Like many things, growing a business is not a linear process, where each step forward is the same height as the last. This next step that they want to take is a big one, because now they have to find a way to reach their consumers outside of the Restaurant channel, and that means going direct to market, or direct to consumer, and of course eCommerce is a booming channel. 

Sounds like a cunning plan, that can only make them millions until they realise that they’re not a household name like Wagyu, people don’t know or understand their story, and to date they’ve relied completely on the profile of the restaurants, and the chefs, to put a face on their product. 

You see when any of us buy a luxurious or prestigious product, a large part of why we are willing to pay a premium for it is so that we can show it off. 
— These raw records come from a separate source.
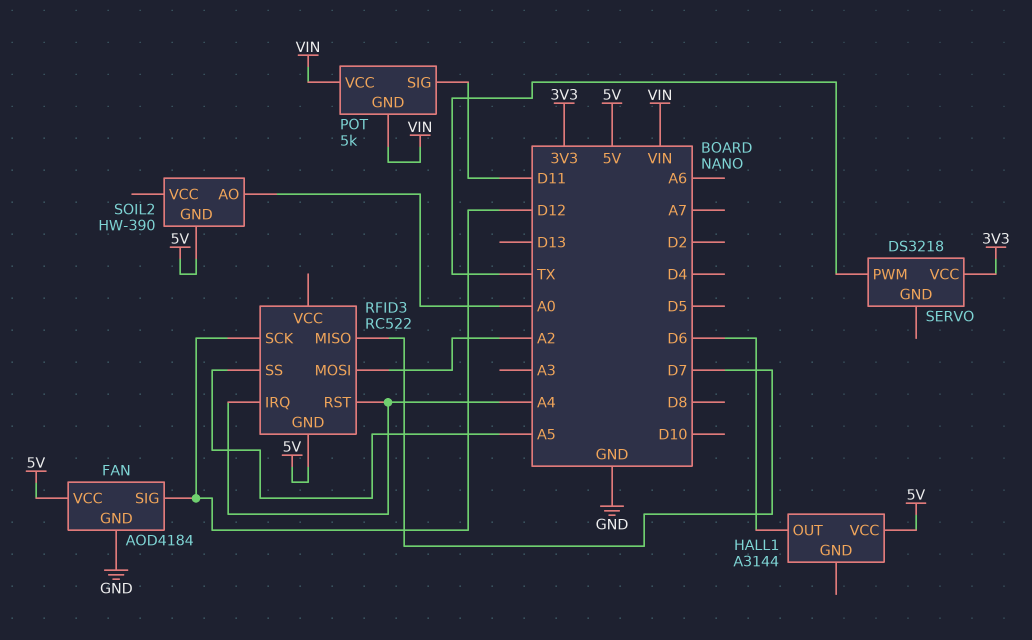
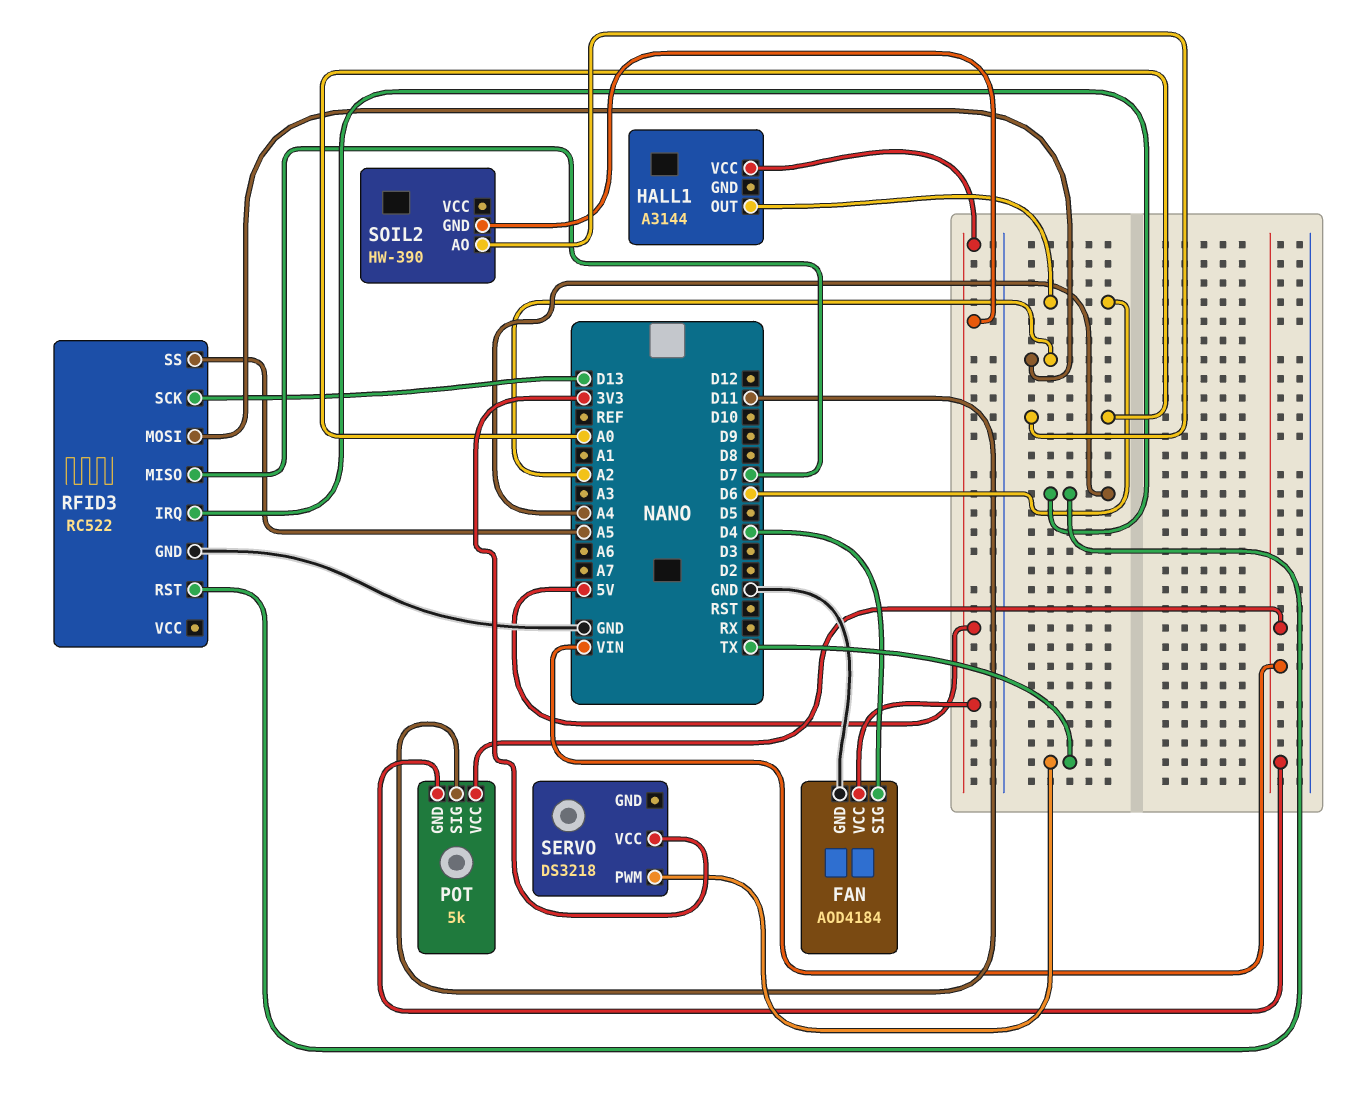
FAN pin SIG: D12 -> D4
RFID3 pin GND: 5V -> GND
RFID3 pin SCK: D12 -> D13

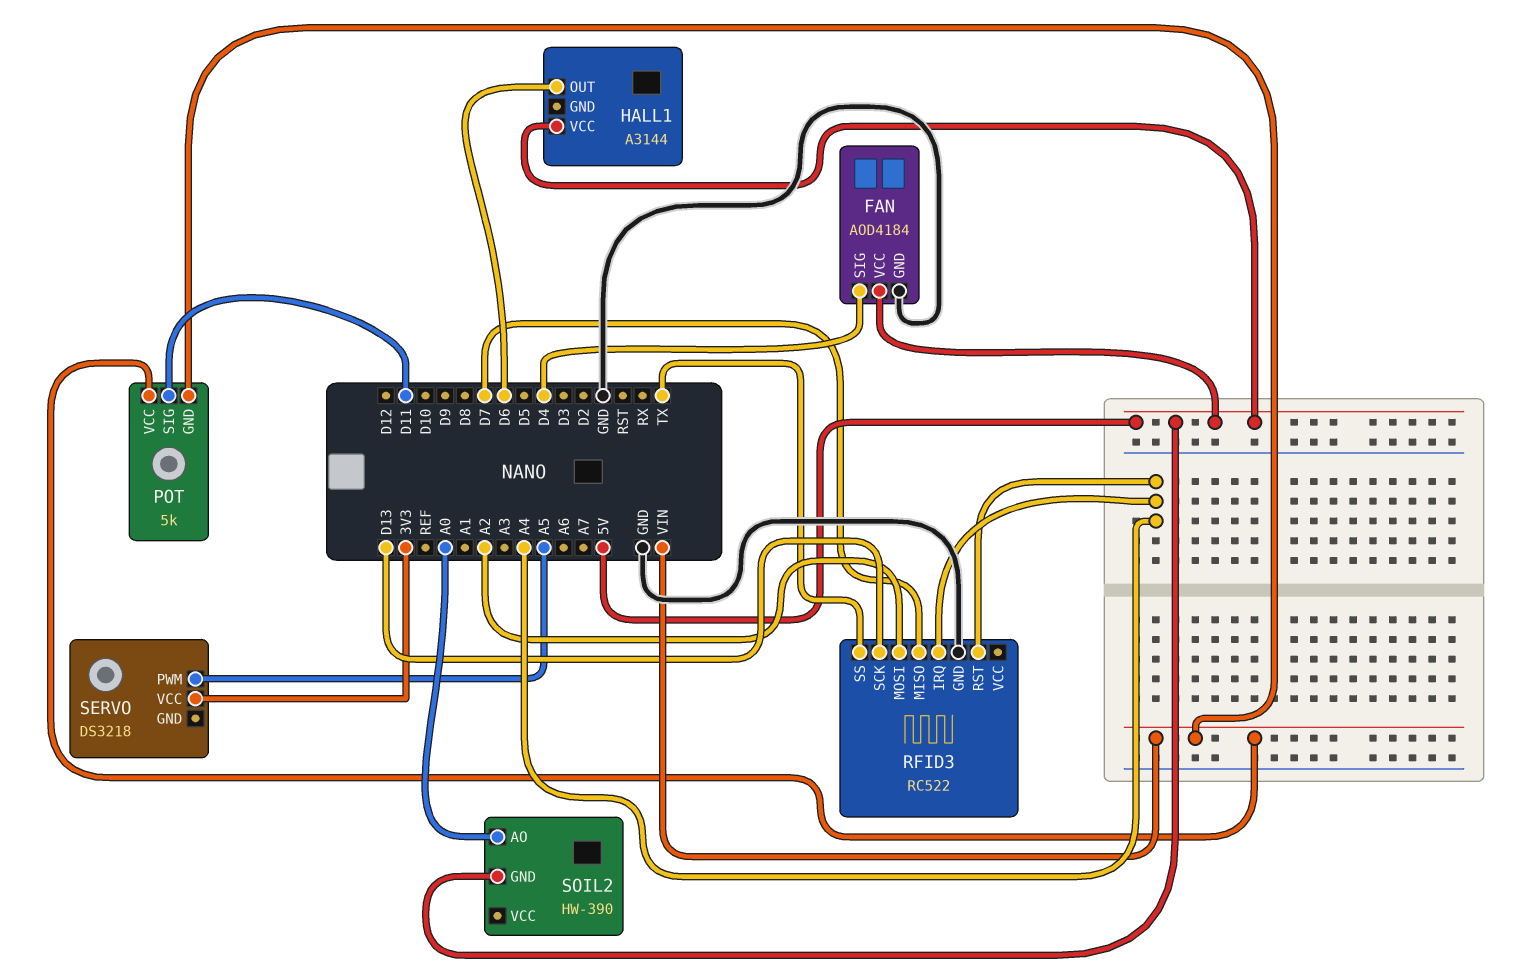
RFID3 pin SS: A5 -> TX
SERVO pin PWM: TX -> A5

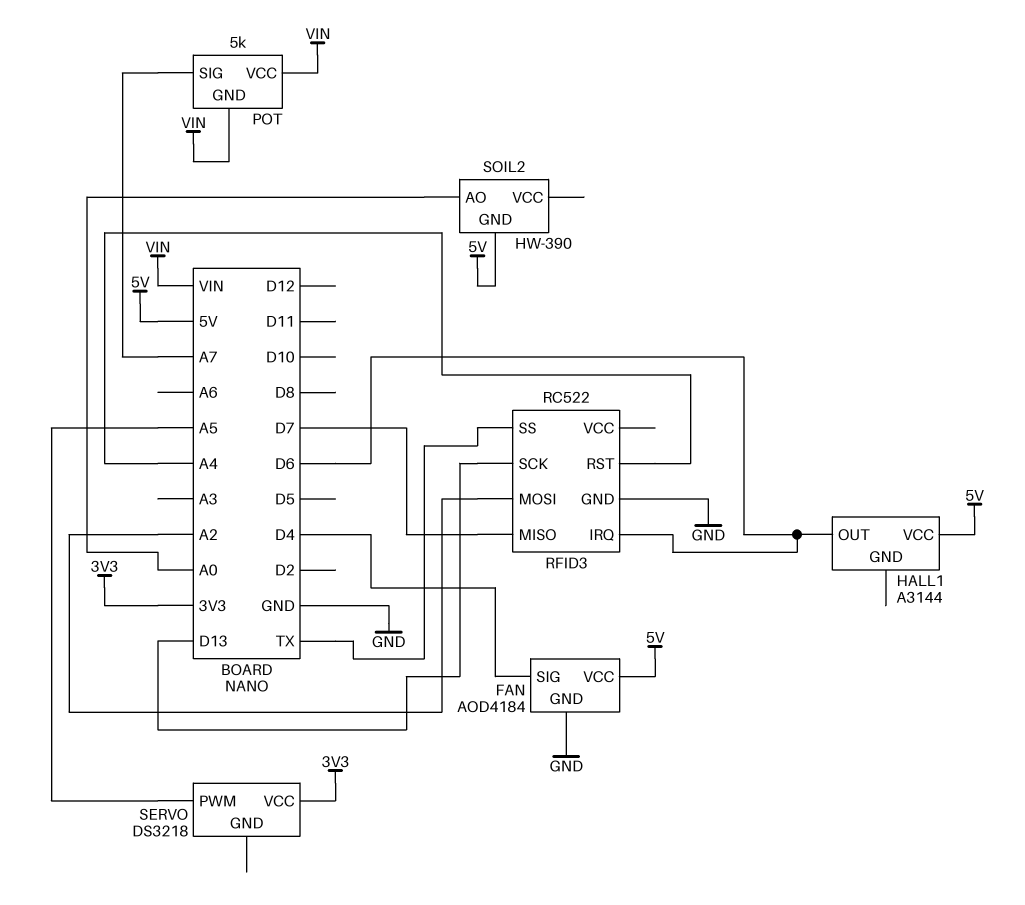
POT pin SIG: D11 -> A7
RFID3 pin IRQ: A4 -> D6

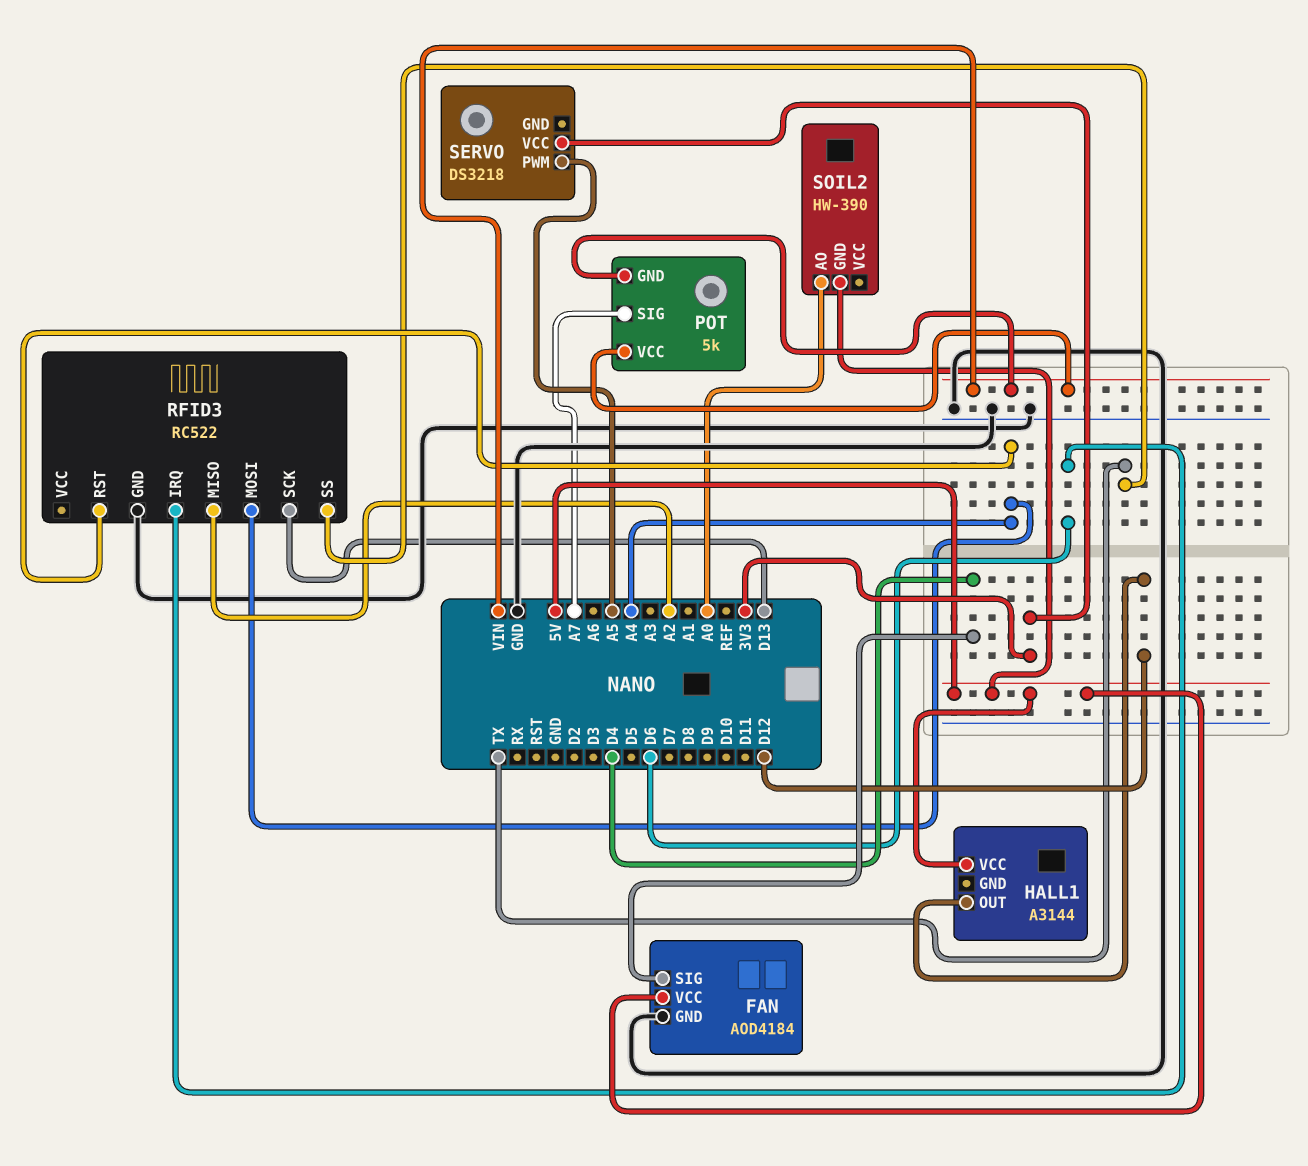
HALL1 pin OUT: D6 -> D12
RFID3 pin MISO: D7 -> A2
RFID3 pin MOSI: A2 -> A4

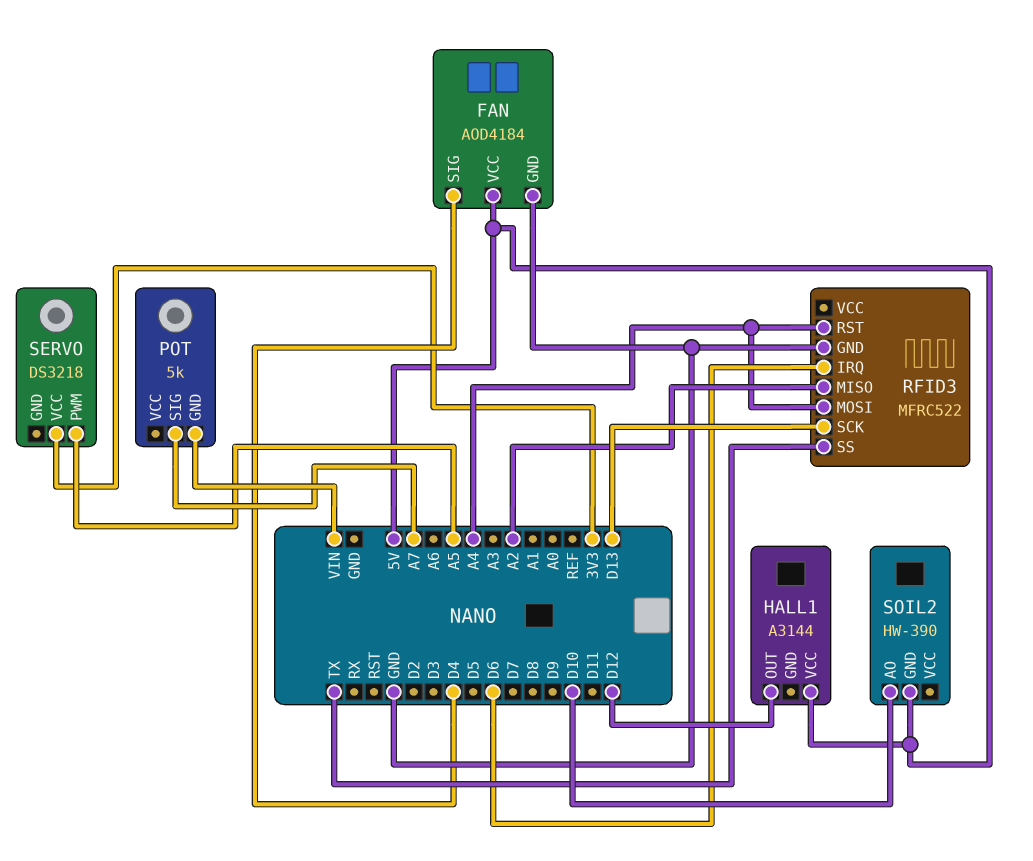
POT pin VCC: VIN -> none
RFID3: RC522 -> MFRC522
SOIL2 pin AO: A0 -> D10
There’s a very good reason that the Mercedes logo is featured so prominently on the hood of their cars. 

You would never invite friends over for a dinner party, and fork out $90 a kilo for your Dry Aged Wagyu beef without telling them about it, and most of us wouldn’t go and eat at a fancy hatted restaurant on our own. 

When any consumer buys a luxury brand, part of what they are buying may well be self indulgence, but by and large it is self promotion that they are after. 

Luxury brands are most lucrative when they can be shared.

Any attempt to sell a luxury item to any consumer that has no brand will fail, no matter how good the actual product is. And if your strategy is simply to put your product out there and let it stand on its own two feet, you are crazy. None of us have control over organic social media, and your competitors certainly aren’t going to sit back and let you get a free kick. 

Now let’s look at this same scenario and replace the word marketing, with growth. 

Instead of your marketing strategy being an afterthought, suddenly your strategy for growth is fundamental to your future success. 

A marketing strategy is more likely to have an end date that is short term, plan it, print it, distribute it, and it’s done. Whereas a strategy for growth is ongoing, longer term, bigger picture stuff that comes up much earlier in your business planning – if not right at the conception stage. 

Planning for growth is usually ‘why’ you’re in business in the first place. Most people go into business because they see an opportunity for the future. They see a chance to have something more than just a job. Building a company employs others, sure, but that entity is what you’re directing, and the dreams are usually big. 

Any plans for growth in 2020 and beyond must be centred on acquiring new customers through digital channels, and that’s the equation that the term ‘marketing’ tends to block. 

 

Digital = Business Growth, period

I’m not saying all of those tactics that are connotations of the old school marketing strategy can’t be helpful, logo design and colour aesthetics etc. But how you find, engage and acquire new customers through digital channels is very different from traditional advertising philosophies. 

Marketing through mobile especially is vastly different. It’s about delivering personalised experiences at scale, a concept that can be very hard to grasp with a traditional mass-media mindset.

I know it might sound like we’re playing semantics, but having a marketing strategy that is developed after you’ve already made your business plan is not going to get you there, or keep you there. 

Having a strategy for growth however, will.

So don’t be limited by old school terminology – changing your vocabulary can help you change the way you think. Don’t sell yourself short by focussing only on what you know today. Things are changing fast out there and the goal should be to change fast with it, and grow, grow, grow.